Эту тему поднимали в основном последователи Кляйн (школа предметных отношений), внимание которых было обращено на исследование очень ранних этапов роста. Против этого выступали авторы-феминистки, потому что, сконцентрировавшись на психологическом недостатке мужчин, эти исследования могли затмить те исторические преимущества, которыми они уже пользовались в обществе.

Рассмотрим кратко их неудачу не с точки зрения первичной фазы, а с точки зрения последующих фаз роста.

В первых главах мы заметили, что, особенно с появлением млекопитающих, эволюция делала все более сложными отношения между матерью и новорожденным, позволяя матерям создавать культуру в зародыше и загоняя в угол мужчин. Изобретение моногамной семьи и продолжительность отцовского внимания были некоторым образом ответом на это исключение, и ответ этот одержал победу вплоть до того, что цивилизация и патриархат стали синонимами.

Но реванш отца был далек от полного. Даже цивилизация, которую он создал и в которой доминировал, принесла ему неожиданную проблему.

В естественных условиях, у млекопитающих, мать выполняет функцию заботы о ребенке после родов, пока он не стал автономным. Детеныш животного, даже мужского пола, не терпит неудобств оттого, что имеет перед глазами только женский пример, потому что, даже в самых развитых видах, где недостаточно инстинкта и он получает также зачатки воспитания, этот период заканчивается намного раньше полового созревания.

Только у человека физиология и культура очень сильно продлили период заботы о ребенке, отсутствия автономии и воспитания, который может продолжаться вплоть до тридцати лет (которые, в естественных условиях, почти представляют среднюю продолжительность жизни). С этой точки зрения инициация могла быть изначально изобретена, потом проводилась взрослыми мужчинами по отношению к молодым мужчинам, потому что мужчины ощутили ее необходимость.
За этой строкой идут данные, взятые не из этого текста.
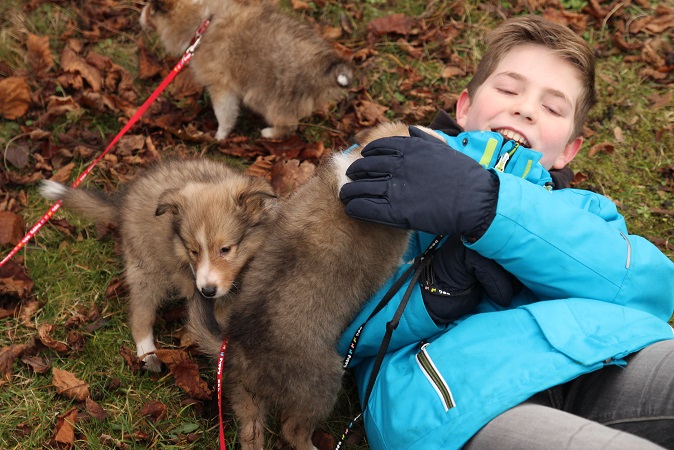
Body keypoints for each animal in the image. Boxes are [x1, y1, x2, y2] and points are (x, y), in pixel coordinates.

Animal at [38, 159, 276, 372]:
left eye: (225, 249)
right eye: (193, 251)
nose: (207, 291)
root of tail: (122, 204)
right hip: (146, 268)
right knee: (140, 312)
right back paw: (148, 353)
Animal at [140, 0, 354, 140]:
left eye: (151, 9)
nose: (140, 15)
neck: (204, 22)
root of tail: (324, 67)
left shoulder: (221, 86)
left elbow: (224, 113)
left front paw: (220, 135)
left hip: (271, 97)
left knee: (289, 125)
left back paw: (269, 133)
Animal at [186, 121, 444, 448]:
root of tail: (242, 350)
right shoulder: (387, 267)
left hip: (245, 398)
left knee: (251, 435)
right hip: (322, 385)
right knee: (293, 430)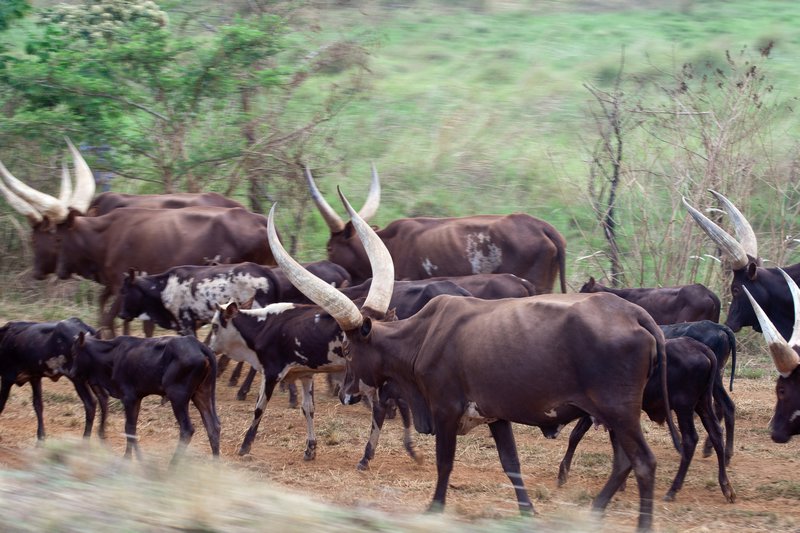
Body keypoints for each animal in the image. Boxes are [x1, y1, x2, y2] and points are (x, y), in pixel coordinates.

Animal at [69, 330, 217, 460]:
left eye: (74, 353)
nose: (71, 373)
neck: (111, 356)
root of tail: (198, 344)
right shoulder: (137, 398)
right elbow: (133, 429)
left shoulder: (128, 397)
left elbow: (129, 428)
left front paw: (128, 458)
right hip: (201, 393)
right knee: (213, 427)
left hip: (178, 397)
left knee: (187, 430)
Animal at [556, 336, 736, 502]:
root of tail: (700, 348)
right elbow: (583, 437)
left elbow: (578, 436)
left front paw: (563, 473)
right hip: (703, 403)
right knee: (716, 434)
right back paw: (726, 487)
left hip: (684, 407)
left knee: (690, 439)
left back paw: (673, 489)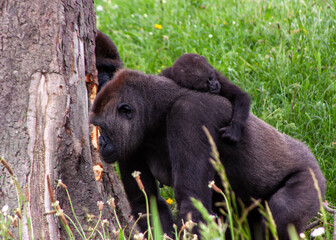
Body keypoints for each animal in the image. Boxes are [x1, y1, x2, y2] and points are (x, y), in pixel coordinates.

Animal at [90, 68, 326, 239]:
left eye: (102, 127)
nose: (100, 142)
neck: (158, 110)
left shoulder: (188, 114)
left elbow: (191, 199)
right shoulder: (131, 141)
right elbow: (146, 201)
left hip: (312, 177)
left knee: (281, 212)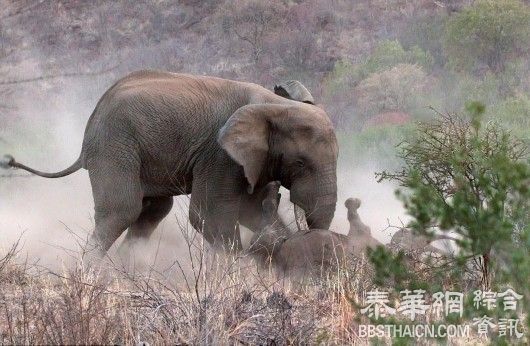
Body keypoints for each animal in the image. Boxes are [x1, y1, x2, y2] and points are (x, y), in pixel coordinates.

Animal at [1, 71, 338, 254]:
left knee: (152, 211)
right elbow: (209, 216)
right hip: (114, 146)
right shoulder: (218, 154)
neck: (277, 105)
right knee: (121, 210)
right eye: (301, 163)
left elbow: (251, 211)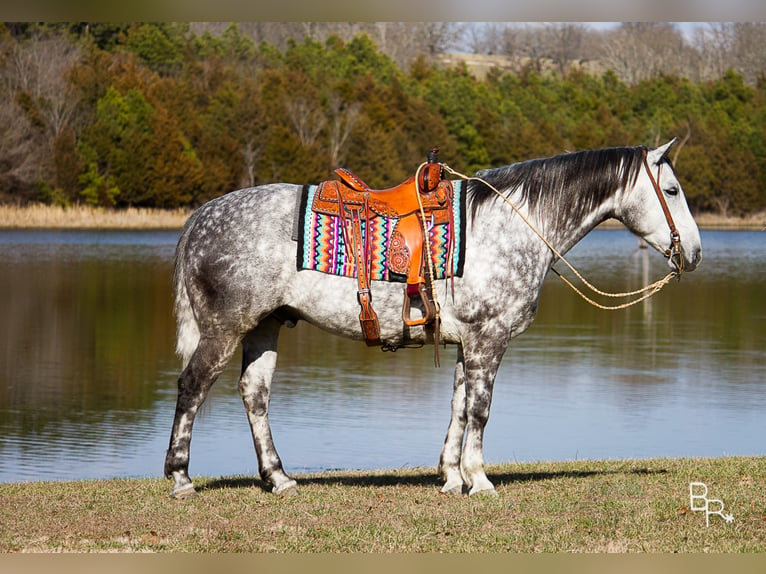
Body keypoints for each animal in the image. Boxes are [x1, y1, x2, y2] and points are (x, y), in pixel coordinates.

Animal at [165, 141, 704, 500]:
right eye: (672, 190)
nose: (696, 253)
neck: (513, 224)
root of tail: (200, 218)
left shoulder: (468, 342)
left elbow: (459, 408)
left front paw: (451, 476)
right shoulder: (490, 339)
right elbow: (480, 411)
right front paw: (480, 480)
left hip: (265, 326)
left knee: (254, 395)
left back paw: (278, 478)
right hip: (224, 329)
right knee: (192, 387)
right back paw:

Намного позже, когда начала возникать система школ, для продления первичной биологической функции и потому, что начальные фазы образования трудны и неблагодарны, стало естественно доверять их в большинстве женщинам: в этом смысле возник культурный аппарат, продолжающий брать пример с природы. Затем, как это происходит с большей частью профессий, когда общие условия жизни становились лучше, более высокие уровни обучения все больше переходили в руки женщин. Мужчины оставляли их, чтобы оставаться в большинстве только на вершине, например, в университетах, где концентрируется власть и деньги. Определенно, как из-за лени взрослых мужчин, так и из-за структурных характеристик Западных цивилизаций, которые обращены скорее к эффективности, чем к психологии, молодые мужчины встречают мало мужчин на своем пути к взрослой жизни.

Может быть, именно это делает переход молодых мужчин к взрослой жизни особенно сложным; и, может быть, во всех странах они чаще становятся преступниками и используют наркотики, чем молодые женщины, их ровесницы.